Stored data entries
Content starts

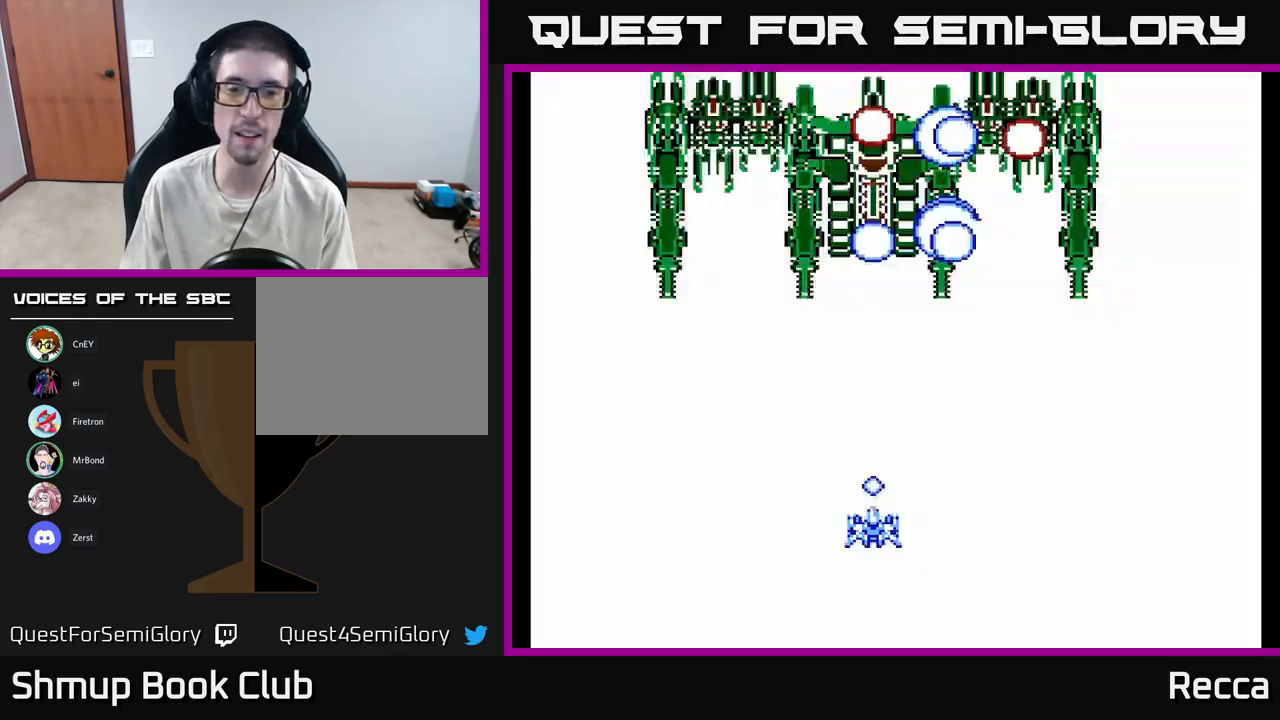
{"buttons": [], "events": []}
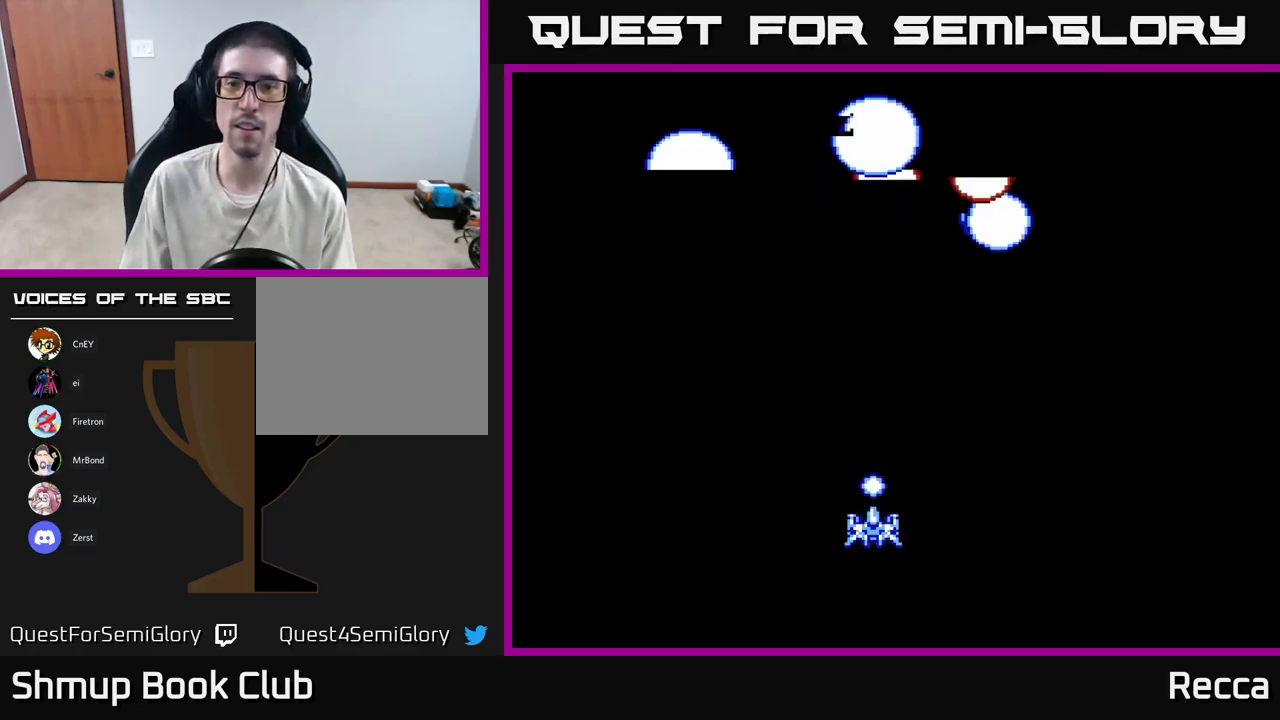
{"buttons": [], "events": []}
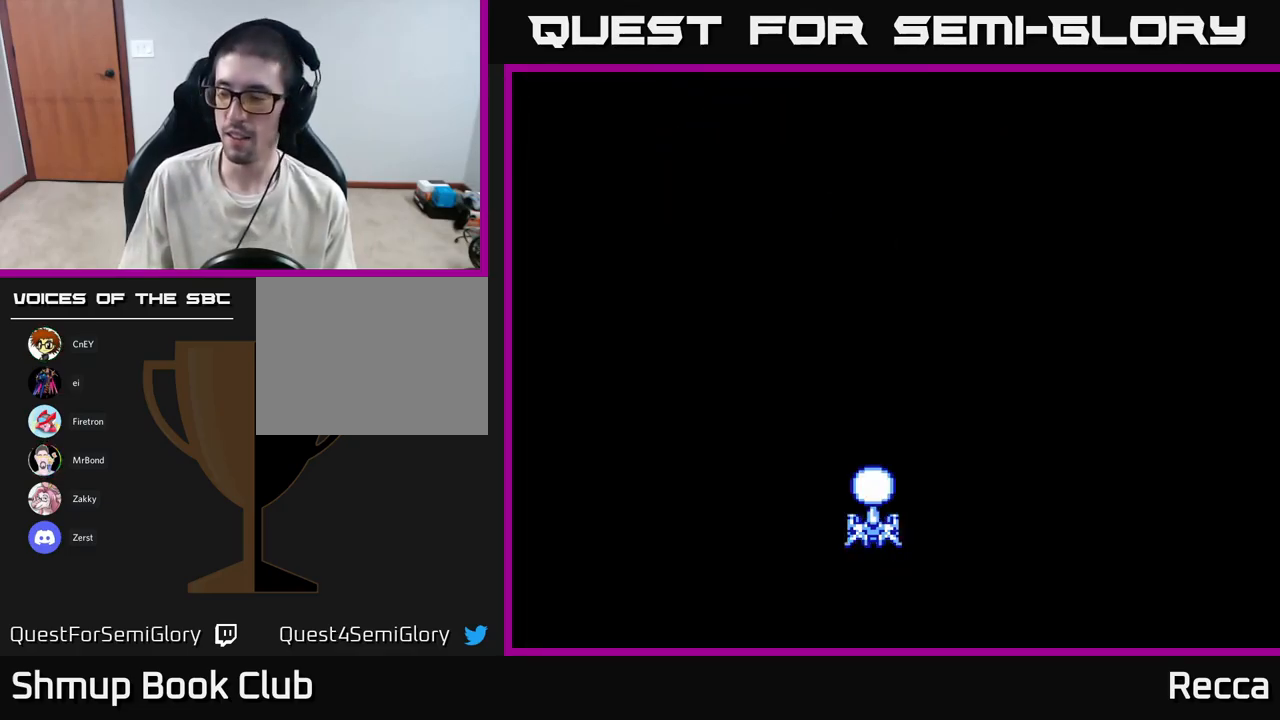
{"buttons": [], "events": []}
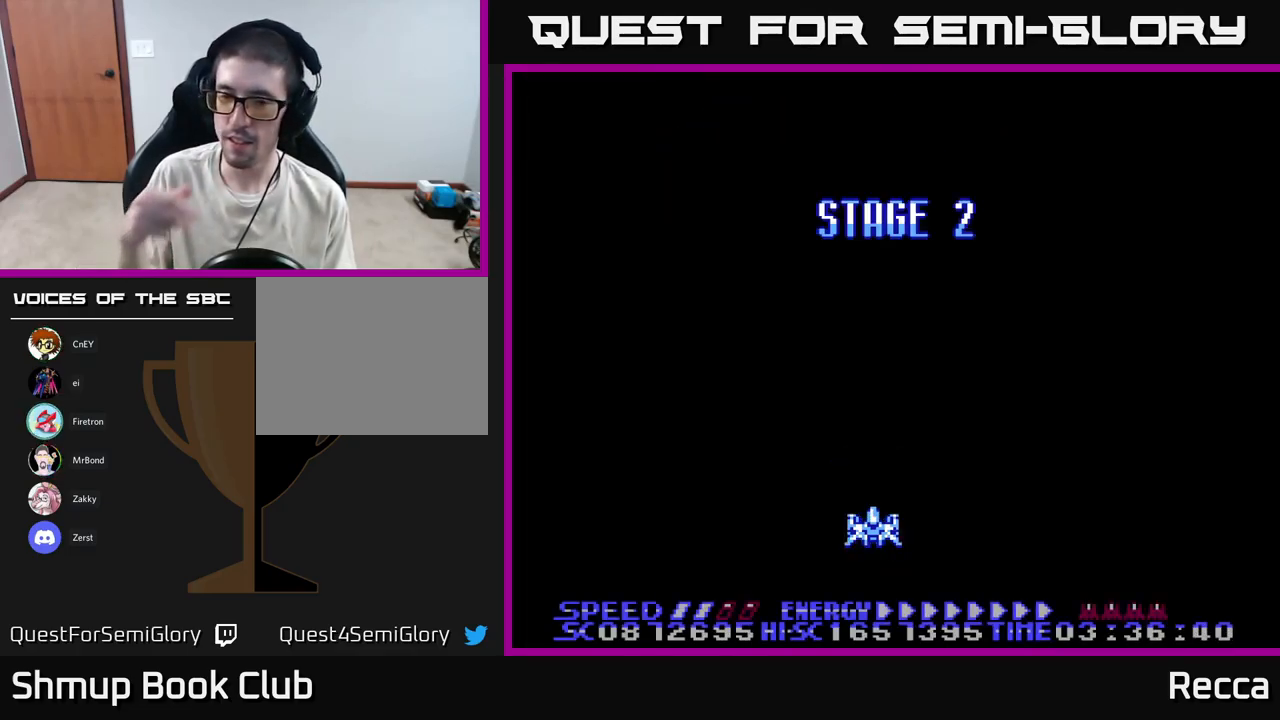
{"buttons": [], "events": []}
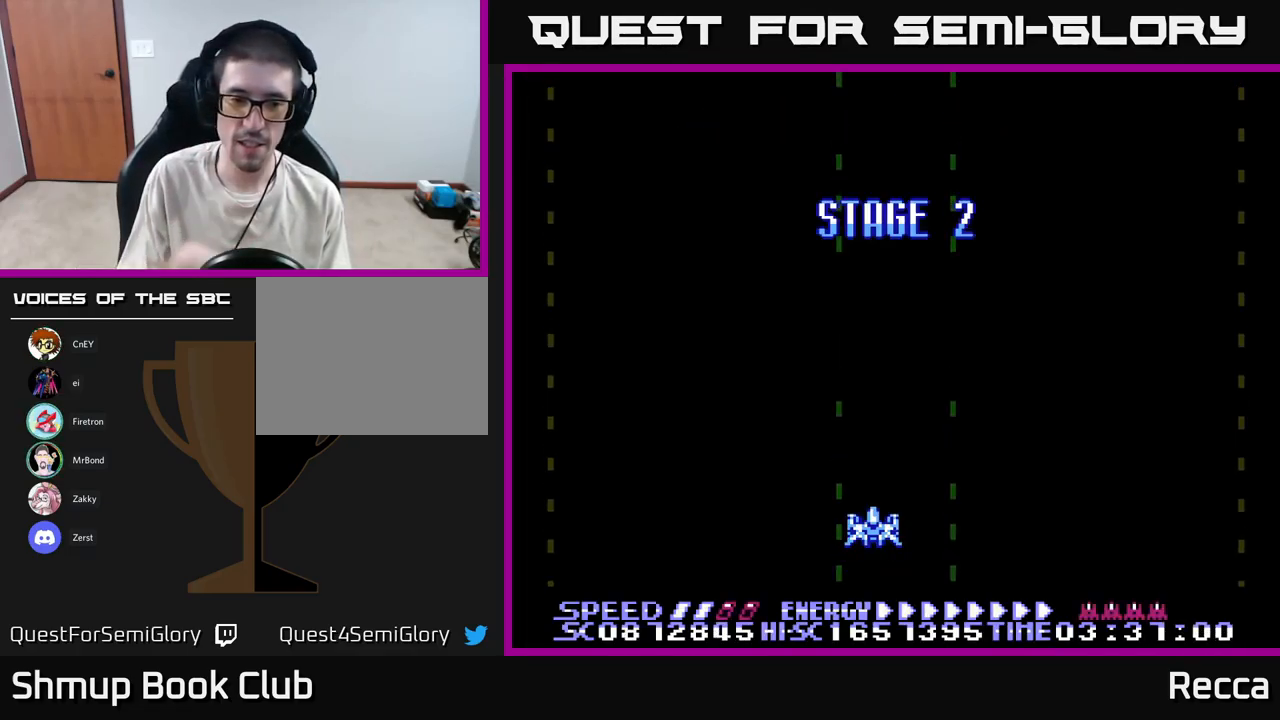
{"buttons": [], "events": []}
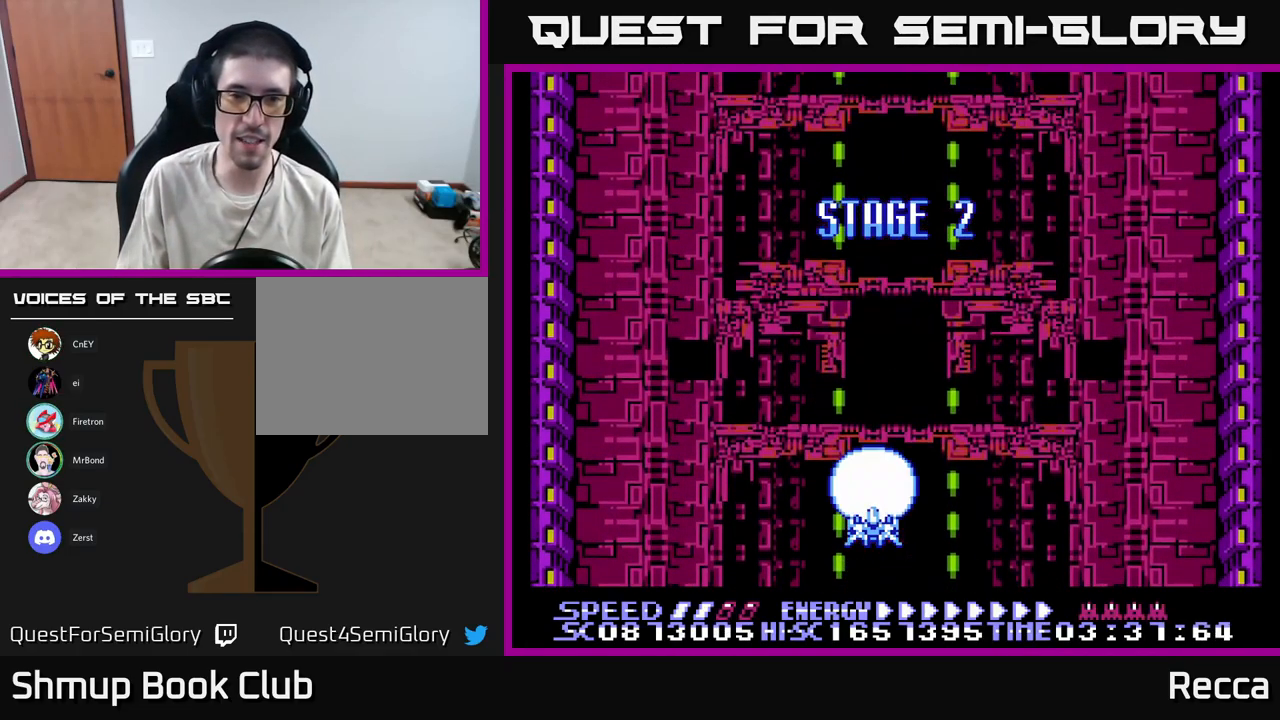
{"buttons": [], "events": [[167, "DPAD_UP", "down"], [450, "DPAD_UP", "up"]]}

Content ends

ASSIGNMENT — None of the pictures should be copied, but every record above must be returned exactly.

SOLUTION TO THE PROBLEM —
{"buttons": [], "events": []}
{"buttons": [], "events": []}
{"buttons": [], "events": []}
{"buttons": [], "events": []}
{"buttons": [], "events": []}
{"buttons": [], "events": [[167, "DPAD_UP", "down"], [450, "DPAD_UP", "up"]]}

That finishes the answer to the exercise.